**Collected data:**
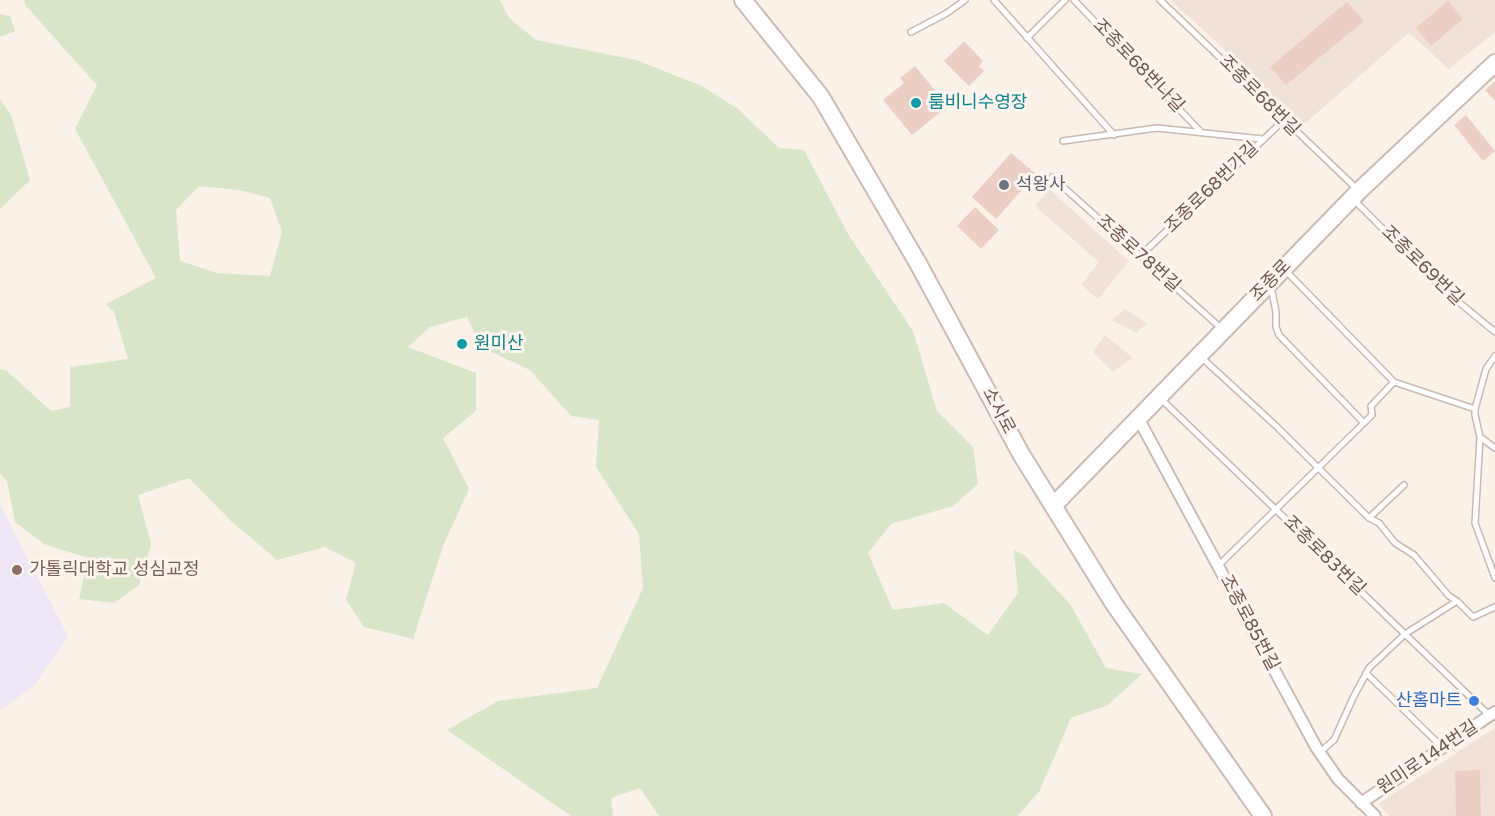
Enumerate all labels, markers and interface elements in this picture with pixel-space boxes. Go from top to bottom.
street label: 조종로68번나길 [1088,15,1188,117]
street label: 조종로68번길 [1214,51,1304,141]
place label: 룸비니수영장 [928,92,1027,114]
marker: 룸비니수영장 [909,96,923,110]
street label: 조종로68번가길 [1161,138,1263,238]
place label: 석왕사 [1016,174,1066,196]
marker: 석왕사 [997,178,1011,192]
street label: 조종로78번길 [1092,211,1184,297]
street label: 조종로69번길 [1377,222,1467,310]
street label: 조종로 [1246,256,1296,306]
place label: 원미산 [474,333,524,355]
marker: 원미산 [455,337,469,351]
street label: 소사로 [977,384,1019,438]
street label: 조종로83번길 [1279,512,1369,600]
place label: 가톨릭대학교 성심교정 [29,559,199,581]
marker: 가톨릭대학교 성심교정 [10,563,24,577]
street label: 조종로85번길 [1215,571,1283,675]
place label: 산홈마트 [1396,690,1462,712]
marker: 산홈마트 [1467,694,1481,708]
street label: 원미로144번길 [1374,716,1482,800]

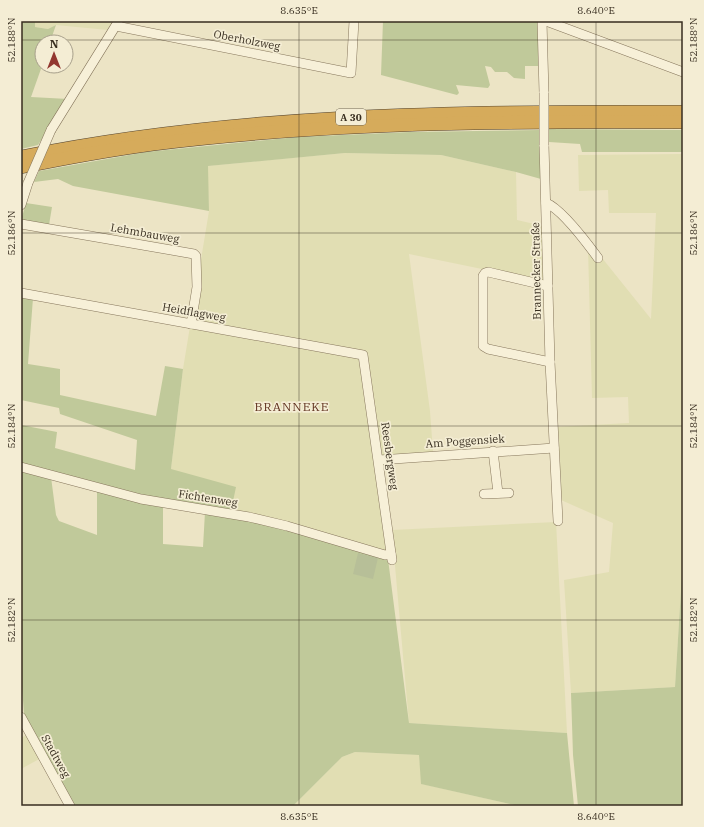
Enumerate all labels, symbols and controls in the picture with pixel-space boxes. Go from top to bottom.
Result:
text: 8.635°E [280,4,318,17]
text: 8.640°E [577,4,615,17]
text: 52.188°N [5,17,18,63]
text: 52.188°N [687,17,700,63]
street label: Oberholzweg [212,27,282,53]
north arrow [34,34,74,74]
text: N [50,37,59,51]
road number: A 30 [336,109,366,125]
text: 52.186°N [5,210,18,256]
text: 52.186°N [687,210,700,256]
street label: Lehmbauweg [110,220,180,246]
street label: Brannecker Straße [528,222,544,320]
street label: Heidflagweg [161,300,227,324]
district label: BRANNEKE [255,399,330,414]
text: 52.184°N [5,403,18,449]
text: 52.184°N [687,403,700,449]
street label: Reesbergweg [378,421,402,491]
street label: Am Poggensiek [425,431,506,451]
street label: Fichtenweg [177,486,239,510]
text: 52.182°N [5,597,18,643]
text: 52.182°N [687,597,700,643]
street label: Stadtweg [38,732,74,780]
text: 8.635°E [280,810,318,823]
text: 8.640°E [577,810,615,823]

**WORK ORDER:** Across the records above, how many lines does the word "labels" appear on? Reply with the number only.

**YOUR RESPONSE:** 2